Moscow won’t have seen a traffic jam like it for a generation: intercontinental missiles on mammoth 16-wheel trucks, tanks and rocket systems threading through the capital to Friday’s Red Square parade.
Victory Day is an annual affair, but this will be the first time since the 1991 Soviet collapse that the big guns — even weapons of mass destruction like the Topol-M nuclear missile — join the parade.
For Russian president-elect Dmitry Medvedev, set to be inaugurated tomorrow, and for President Vladimir Putin, the World War II anniversary bash has a simple message: Russia’s military is back.
PHOTO: AFP
Yet some analysts believe the show of strength will be as hollow as the Topol missile tubes, which for obvious reasons won’t contain their deadly warheads.
“It’s just a PR exercise,” Moscow-based military analyst Alexander Golts said. “The armed forces are being used for propaganda purposes by the Kremlin.”
No one denies that there have been serious advances since the 1990s, when the remnants of the once mighty Soviet armed forces were defeated by a few thousand lightly armed Chechen independence fighters.
Putin has crushed the Chechens, resumed long-range nuclear bomber patrols, and used the obedient state media to inculcate Soviet-style patriotism.

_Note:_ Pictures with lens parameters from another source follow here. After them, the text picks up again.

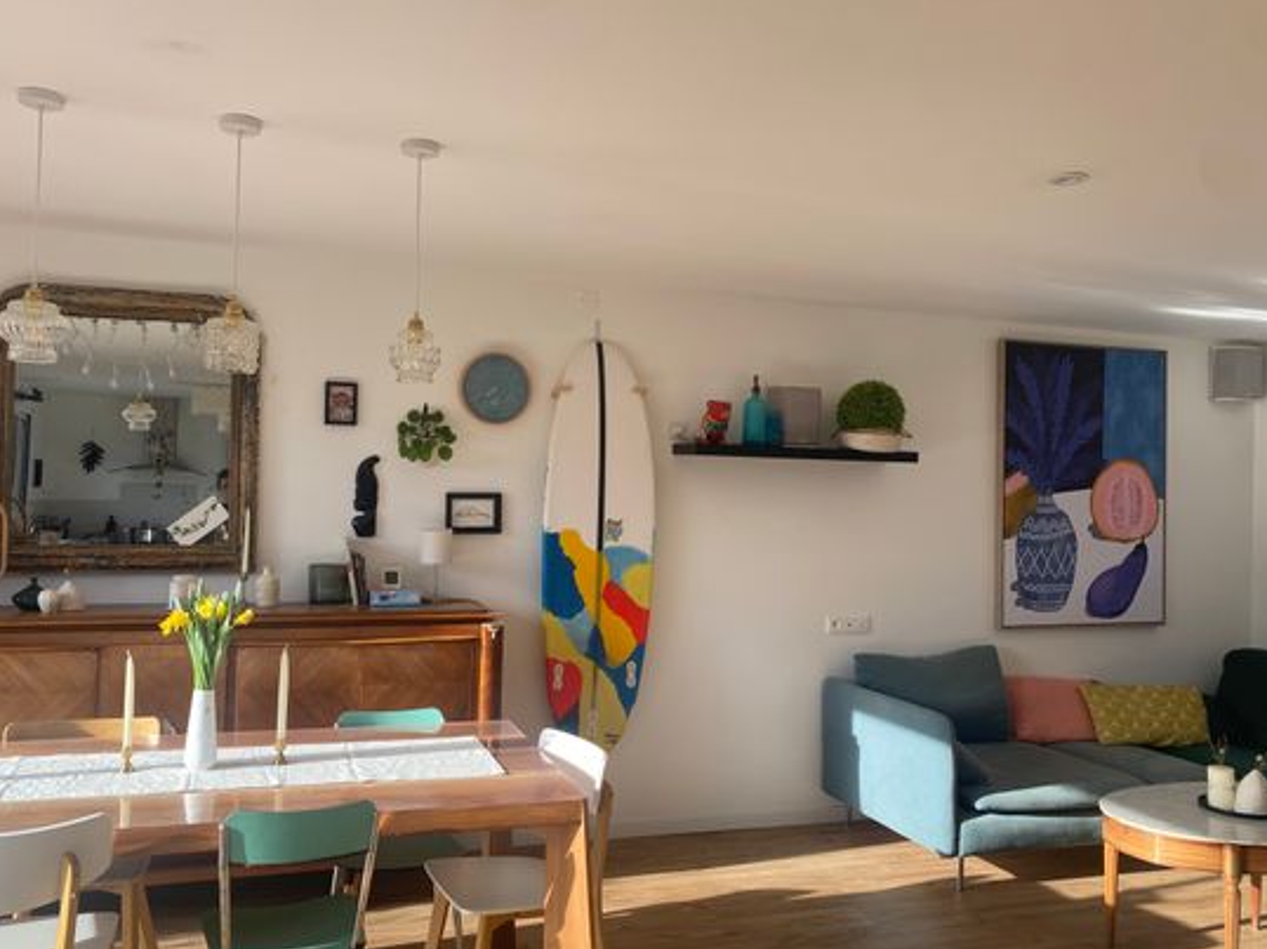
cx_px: 612
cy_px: 480
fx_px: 1061
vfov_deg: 48.2
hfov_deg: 61.7
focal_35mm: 29
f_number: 1.8
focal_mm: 4.25
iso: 32
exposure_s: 1/377
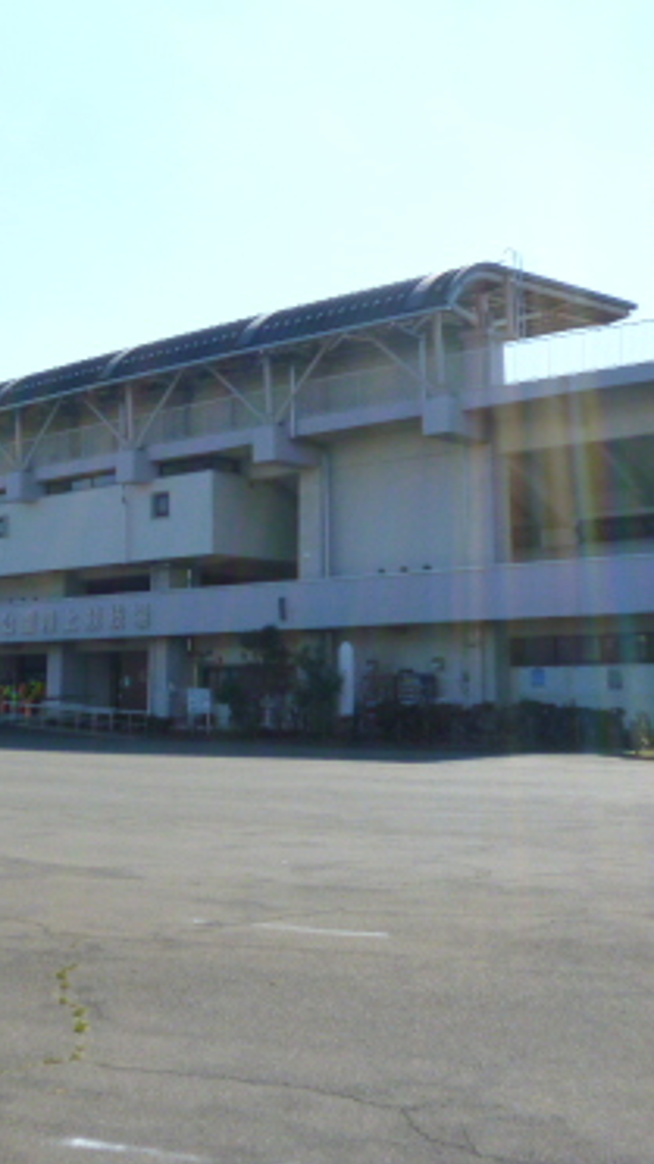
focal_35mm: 45
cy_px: 466
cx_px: 144
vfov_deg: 45.2
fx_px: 1389
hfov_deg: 26.1
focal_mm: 4.3
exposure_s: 1/500
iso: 125
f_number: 5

But for all that — and for all the fanfare in Red Square this week — dire and systemic problems are eating away at Russia’s pretensions to great power status, analysts say.
As the respected Federation of American Scientists wrote in a blunt assessment last week: “Russia’s conventional military capability is so limited that it is virtually irrelevant.”
Even with a 16 percent increase in military spending this year, Russia’s defense budget amounts to 956 billion rubles (US$40 billion) — less than a tenth of the US$515 billion budget under consideration in the US Congress.
The human face of that vast spending gap is the grimy conscript teenager who carries most of the burden in Russia’s million-man military and who can appear a world away from volunteer US troops and their Robocop-like gear.
Russia’s deputy chief of staff, Vasily Smirnov, said that every third newly recruited conscript is physically unfit to serve, while one in two is barely educated.
Creating a professional army might seem to be the obvious answer, but Russia has tried and failed repeatedly since the end of the Soviet Union — mostly, analysts say, because of resistance from a bloated and corrupt top brass.
Technically, too, the military is struggling to keep up to 21st century standards.
“The technical gap with the United States is widening. We are pressing to have as many missiles and warheads and so on, when the problem is elsewhere. The revolution in the military sector over recent years has been in information technology, reconnaissance,” Golts said. “We still see things from an outmoded viewpoint.”
Despite resuming high-profile strategic bomber flights, many air force pilots sorely lack flight time, analysts say.
An embarrassing crash of a Russian Su-27 fighter on Lithuanian territory in 2005 was “mostly due to a lack of practice,” a recent report by Russia’s National Strategy Institute said.
As for the country’s navy, the Federation of American Scientists said in another report last week that Russian nuclear-powered submarines carried out just three patrols last year, compared with 54 by US submarines.
A much-hyped naval expedition into the Mediterranean at the start of this year, the first in eight years, involved a grand total of four battleships from the rusting and antiquated fleet.
Vitaly Shlylkov, a defense ministry advisor, acknowledges huge difficulties, but says a corner had been turned under Putin, thanks to a flood of revenue from energy sales.
“These are all growth difficulties and they will be dealt with, because the money is there,” he said. “Compared to the 1990s, it’s like night and day.”